After the crane drops the pods into place, there aren’t many more steps until you could actually stay at the new Alt Hotel on Prescott and Water.
Each room is prefabricated as a self-contained unit with its own plumbing, electricity, and even furniture. This unit is then plugged into the building’s systems and we’re off to the races.
The level of prefabrication used for this hotel is a first in St. John’s and it’s also a first for developer Le Groupe Germain. The decision for this lego style building came in part because of a desire to control quality, and in part because construction in St. John’s is so expensive.
A cost estimator we often work with, at Turner and Townsend, stated this construction method is becoming increasingly popular throughout Europe because buildings can be built much faster and cheaper.
Advocates of prefabrication state that it can speed up construction, increase quality, and decrease material waste. On projects I’ve been involved with, these things seem to make sense. The firm I work for, Fougere Menchenton Architecture, has been a real advocate for the use of cross-laminated timber (CLT) within the province. While different than the Alt Hotel, CLT is a prefabricated building component that touts many of the same benefits.
We have used CLT in two buildings recently, that are owned and operated by the City of St. John’s: first the Southlands Community Centre, and then the Paul Reynolds Community Centre at Wedgewood Park. Our client, The City, was interested in using innovative and sustainable methods.
Their goals, combined with the short construction season and volatile weather, made CLT a clear choice. The panels were fabricated in a factory and dropped into place with a crane, much like the hotel pods.
If careful attention is paid to the design, CLT can be cost competitive with concrete or steel structures, but in my opinion has many benefits over those building materials.
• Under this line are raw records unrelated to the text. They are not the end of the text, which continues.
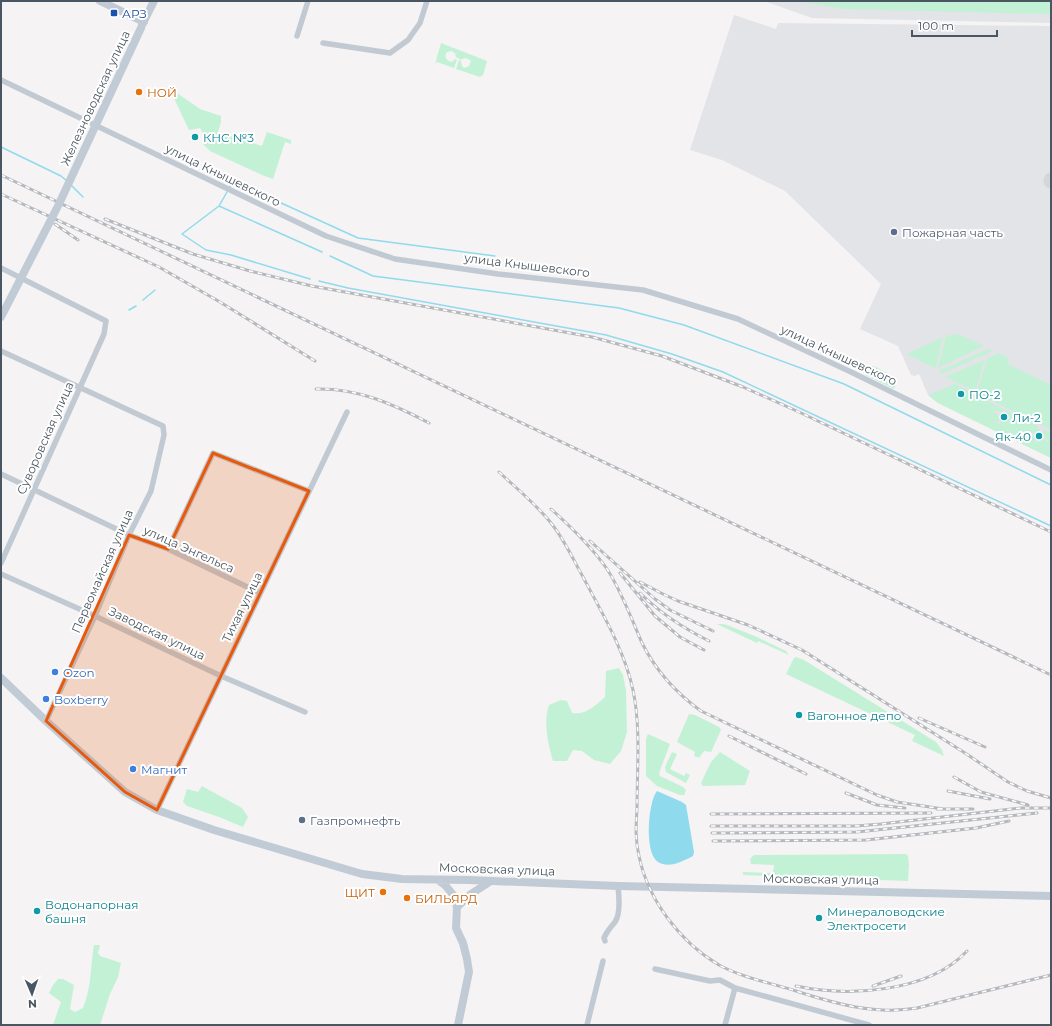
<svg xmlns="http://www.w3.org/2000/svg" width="1052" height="1026" viewBox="0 0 1052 1026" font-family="Montserrat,sans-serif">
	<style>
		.airport { fill: #e2e4e7 }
		.green { fill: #c3f1d5 }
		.water { fill: #90daee }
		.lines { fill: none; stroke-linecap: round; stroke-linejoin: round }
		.stream { stroke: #90daee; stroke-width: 1.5 }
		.taxiway { stroke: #d5d6d8; stroke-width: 15 }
		.street { stroke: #c1cad2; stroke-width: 5.5 }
		.secondary { stroke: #c1cbd6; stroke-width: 8 }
		.rail-casing { stroke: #b5b8bd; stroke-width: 3 }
		.rail { stroke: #fff; stroke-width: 1.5; stroke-dasharray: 4.5; stroke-linecap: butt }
		.secondary-bridge { stroke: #c1cbd6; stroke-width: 8 }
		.marked { fill: #e8590c; fill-opacity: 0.2; stroke: #e8590c; stroke-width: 3; stroke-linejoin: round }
		.transit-dot { fill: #1a4fb4; stroke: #fff; stroke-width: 1.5 }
		.food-dot { fill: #e8710a; stroke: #fff; stroke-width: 1.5 }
		.culture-dot { fill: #0f9aa8; stroke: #fff; stroke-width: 1.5 }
		.service-dot { fill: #5c6f8a; stroke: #fff; stroke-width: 1.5 }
		.shop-dot { fill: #3f7fe0; stroke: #fff; stroke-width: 1.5 }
		.labels { text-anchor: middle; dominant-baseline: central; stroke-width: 4; stroke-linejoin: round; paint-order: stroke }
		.transit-label { font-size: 12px; fill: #164399; stroke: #fff; text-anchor: start }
		.food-label { font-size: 12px; fill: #c56008; stroke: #fff; text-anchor: start }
		.street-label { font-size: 12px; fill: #4a5661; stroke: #fff }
		.culture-label { font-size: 12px; fill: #0d838f; stroke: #fff; text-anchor: start }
		.service-label { font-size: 12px; fill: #4e5e75; stroke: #fff; text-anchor: start }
		.shop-label { font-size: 12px; fill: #366cbe; stroke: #fff; text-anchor: start }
	</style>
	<rect width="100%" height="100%" fill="#f5f3f3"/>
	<!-- airport -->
	<path class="airport" d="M764 1H1051V23L812 18Z
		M734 15 776 29 778 23 1051 26V458L938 403 928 395 919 374 915 376 911 375 898 346 860 329 881 284 785 191 722 160 690 150Z"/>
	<!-- green -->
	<path class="green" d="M797 1H1051V14L844 9Z
		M441 43 487 61 483 75 480 77 456 69 459 60 461 61 462 66 464 68 469 66 471 61C468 58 464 57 461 60L456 57 455 53 451 51 447 52C443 57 447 61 452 62L455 59 457 60 454 68 437 62 435 64Z
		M177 93 200 109 221 116V122L218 132 262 146 267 132 291 140V144L285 142 273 179 262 175 210 151 203 144C204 137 204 134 200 128L189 130 172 94Z
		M958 334 984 346 938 368 946 336Z
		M943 337 936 367 934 368 907 354Z
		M988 349 993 351 941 374 939 371Z
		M998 353 1007 357 1009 365 1051 385 1050 429 976 393 988 358Z
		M985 360 975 391 945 377Z
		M873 366 878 368 894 377 896 384 894 389 865 375 866 370Z
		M955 384 1005 410 1002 412 991 410 1000 416 998 421 995 422 1000 425V422L1003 418 1013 421 1005 414 1006 410 1038 426 1037 428 1040 430 1038 434 1030 431 1029 432 1037 438 1034 442 1038 443 1039 438 1048 442V440L1040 435 1045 430 1051 432V458L938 403 928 395Z
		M717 624H723L727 625 757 637 786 651 789 655 758 641 757 643Z
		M796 657 804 660 936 742 942 750 944 756 912 741 915 735 786 674 794 658Z
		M619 668 623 675 626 691 627 732 621 751 610 764 594 760 582 751 573 750 567 761H553C548 744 543 722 549 705L561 700 567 701 572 713C586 715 595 706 605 697L606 671Z
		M689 714 695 715 719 727 721 730 711 752 704 751 699 758 694 756 695 752 677 742Z
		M648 734 670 744 659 773 660 776 683 787 686 790 684 795H680L657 786 646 776V739Z
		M672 752 677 754 670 769 684 776 686 773 690 775 686 783 666 772 665 767Z
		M720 752 750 771 745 785 703 786 701 783 711 762Z
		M202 786 242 808 248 817 243 827 219 817 187 806 183 802 187 789 198 792Z
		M906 854 908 856 909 865 908 881 743 875V872L773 873 774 865 751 864 750 859 754 855Z
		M94 945H100L98 953 100 956 121 963 118 977 110 994 100 1025H53L61 1002 49 993 53 985 58 979H63L74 985 70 1009 75 1012 83 1008C92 986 90 968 94 945Z"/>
	<!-- water -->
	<path class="water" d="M657 791 682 802 686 805 694 852 693 856C683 861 669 869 658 862 644 853 648 802 657 791Z"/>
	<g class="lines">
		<!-- stream -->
		<path class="stream" d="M1 147 61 176 67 181
			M71 185 83 197
			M219 206 322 252
			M330 256 373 276 619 308 684 325 844 384 1051 485
			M310 279 231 255 206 250 182 234 219 206 231 185 239 186 257 192 358 238 495 256
			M319 281 348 288 606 335 672 354 723 372 1051 526
			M143 300 155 290
			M129 310 136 306"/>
		<!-- taxiway -->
		<path class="taxiway" d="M1051 181V180"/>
		<!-- street -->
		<path class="street" d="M297 36 308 1
			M323 43 390 53 408 40 420 23 427 1
			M1 80 326 236 395 259 498 274 643 290 738 319 851 372 1051 470
			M1 268 106 321 104 334 1 563
			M1 351 163 426 164 435 151 491 129 535 95 616 46 721
			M1 474 129 535 168 549 260 593
			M168 549 213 453 309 491
			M1 574 95 616 221 676 305 712
			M157 810 347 412
			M605 941 604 938C607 931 611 927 615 922 621 914 619 895 618 886
			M655 969 710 981 720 980 735 988 869 1025
			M587 1025 603 961
			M725 1025 735 988"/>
		<!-- secondary -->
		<path class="secondary" d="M100 1 144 22
			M142 25 154 1
			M1 678 46 721 125 792 157 810 214 830 362 874 402 879 469 880 618 886 1051 896
			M438 880 445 885 454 896 457 907 456 928 463 943 467 959 469 972 458 1025
			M457 907 471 894 491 881"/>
		<defs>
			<path id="rail" d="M1 175 1051 675
				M1 194 159 267 220 302 315 361
				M105 219 193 254 250 271 312 286 592 337 662 356 743 387 799 412 1051 532
				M55 224 78 240
				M316 389C358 388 393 404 429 423
				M499 472C517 489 536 504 551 523 564 539 573 559 583 577 602 613 624 649 633 690 641 728 637 770 637 809 636 825 635 840 639 856 648 900 680 942 719 965 743 978 771 983 796 991 836 1004 875 1015 917 1008L1051 975
				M551 509C571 527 591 546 607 569 622 592 631 618 642 643 656 671 676 693 701 711L877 795 897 802 943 809
				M590 541 655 599 670 610 713 631
				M620 573 655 616 680 637 704 650
				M640 582 663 594 678 601 748 625 802 650 965 753 1008 782 1027 791 1051 798
				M640 593C661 614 683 628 709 641
				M919 718 985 747
				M729 736 806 774
				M954 777 981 792 1028 805
				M948 791 990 799
				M846 793 877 805 905 808
				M937 809H973
				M711 814 931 813
				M711 826H856L881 824 1021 808H1051
				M712 833 857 832 1037 813
				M713 841 866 840 976 828 1009 821
				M796 986C848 997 928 993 967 951
				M873 986 901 976"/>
		</defs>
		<!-- rail casing -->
		<use href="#rail" class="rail-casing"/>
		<!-- rail -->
		<use href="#rail" class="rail"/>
		<!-- secondary-bridge -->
		<path class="secondary-bridge" d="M1 317 58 206 141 28"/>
	</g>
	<!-- marked area -->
	<path class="marked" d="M213 453 309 491 157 810 125 792 46 721 129 535 168 549Z"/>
	<!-- markers -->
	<rect class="transit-dot" x="110" y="9" width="8" height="8" rx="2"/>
	<g class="food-dot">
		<circle cx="139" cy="92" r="4"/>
		<circle cx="383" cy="892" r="4"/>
		<circle cx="407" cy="898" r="4"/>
	</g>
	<g class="culture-dot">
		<circle cx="195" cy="137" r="4"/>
		<circle cx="961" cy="394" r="4"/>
		<circle cx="1004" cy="417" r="4"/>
		<circle cx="1039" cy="436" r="4"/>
		<circle cx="799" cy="715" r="4"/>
		<circle cx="37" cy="911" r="4"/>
		<circle cx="819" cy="918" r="4"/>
	</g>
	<g class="service-dot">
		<circle cx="894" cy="232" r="4"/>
		<circle cx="302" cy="820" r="4"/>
	</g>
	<g class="shop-dot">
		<circle cx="55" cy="672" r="4"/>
		<circle cx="46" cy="699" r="4"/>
		<circle cx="133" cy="769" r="4"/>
	</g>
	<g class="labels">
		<!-- transit labels -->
		<g class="transit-label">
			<text x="122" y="13">АРЗ</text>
		</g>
		<!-- food labels -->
		<g class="food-label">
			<text x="147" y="92">НОЙ</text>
			<text x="375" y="892" text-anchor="end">ЩИТ</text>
			<text x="415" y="898">БИЛЬЯРД</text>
		</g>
		<!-- street labels -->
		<g class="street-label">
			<text transform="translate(95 98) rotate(-65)">Железноводская улица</text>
			<text transform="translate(223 175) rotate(26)">улица Кнышевского</text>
			<text transform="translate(527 265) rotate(7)">улица Кнышевского</text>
			<text transform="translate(839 355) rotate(25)">улица Кнышевского</text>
			<text transform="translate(45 438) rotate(-66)">Суворовская улица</text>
			<text transform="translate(189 549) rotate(24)">улица Энгельса</text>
			<text transform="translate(102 571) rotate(-66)">Первомайская улица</text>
			<text transform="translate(242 607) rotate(-64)">Тихая улица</text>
			<text transform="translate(157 633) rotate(26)">Заводская улица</text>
			<text transform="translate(497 869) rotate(2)">Московская улица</text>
			<text transform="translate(821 879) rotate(1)">Московская улица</text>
		</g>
		<!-- culture labels -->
		<g class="culture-label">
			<text x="203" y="137">КНС №3</text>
			<text x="969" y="394">ПО-2</text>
			<text x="1012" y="417">Ли-2</text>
			<text x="1031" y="436" text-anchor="end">Як-40</text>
			<text x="807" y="715">Вагонное депо</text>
			<text x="45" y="904">Водонапорная<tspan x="45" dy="14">башня</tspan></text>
			<text x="827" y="911">Минераловодские<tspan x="827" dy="14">Электросети</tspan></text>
		</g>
		<!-- service labels -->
		<g class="service-label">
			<text x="902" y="232">Пожарная часть</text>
			<text x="310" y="820">Газпромнефть</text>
		</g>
		<!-- shop labels -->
		<g class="shop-label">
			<text x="63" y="672">Ozon</text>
			<text x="54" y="699">Boxberry</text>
			<text x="141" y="769">Магнит</text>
		</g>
	</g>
	<!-- border -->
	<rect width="1052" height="1026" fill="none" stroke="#4a5661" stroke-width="4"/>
	<!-- north arrow -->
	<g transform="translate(32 994) rotate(178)" stroke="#ffffff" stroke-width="3" paint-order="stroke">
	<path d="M0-3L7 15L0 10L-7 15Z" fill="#4a5661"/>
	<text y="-6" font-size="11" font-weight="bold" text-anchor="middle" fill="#4a5661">N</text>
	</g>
	<!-- scale -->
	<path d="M912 30v6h85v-6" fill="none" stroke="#4a5661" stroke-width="2"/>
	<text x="918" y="30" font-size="12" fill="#4a5661" stroke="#ffffff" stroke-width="3" paint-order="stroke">100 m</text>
</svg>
Exposed wood is more beautiful, less energy intensive to manufacture, and has better insulating properties than concrete or steel.
(Fun Fact: the production of CLT actually sequesters carbon which is good for the environment and the opposite of the production of concrete or steel which produces carbon.)
There are many factors at play in the design of a building, so while I wouldn’t unequivocally recommend wood or prefabrication, for these three buildings, it made economic and practical sense.
In this province, prefabrication makes less of a contribution to the local economy than more traditional ‘in situ’ construction. Rather than employing a crew to construct things on site, components are made outside the province. The hotel pods were fabricated in Poland, and the CLT was made by companies in Ontario or Austria.
The general consensus in the construction industry is that there just isn’t a market for fabrication/manufacturing facilities in Newfoundland and Labrador. A locally owned company tried to make a go of prefabricating homes in Makinsons, NL. While at the time, there was the market for that type of business here, it eventually folded. A home could be manufactured for the same price, but it reduced the construction time from a year to 4-5 months.
As an outsider, to me it appears there is a real opportunity to fabricate something like CLT within the province. The trees here used for lumber, mostly Black Spruce and Balsam Fir, are too small to make large wood beams, and too soft to make furniture.
Currently a lot of our wood goes to paper production, but would also be well suited to an engineered wood product, like CLT, which has a much longer lifespan and higher value than a sheet of paper. We don’t currently have the equipment to fabricate CLT on the island, but there are people making other engineered wood products like the pre-fabricated roof trusses that are in most homes today.
Since the drop in oil prices, there’s an available workforce. Hey, maybe we are even well suited for exporting. We’re closer to Europe than the rest of Canada, and many of the containers that bring goods onto the island leave here empty.
So while many say there’s no market – architects, engineers, developers, owners, and the public sector can create and encourage this industry. There’s room here for innovation, we have to do something to keep our province running.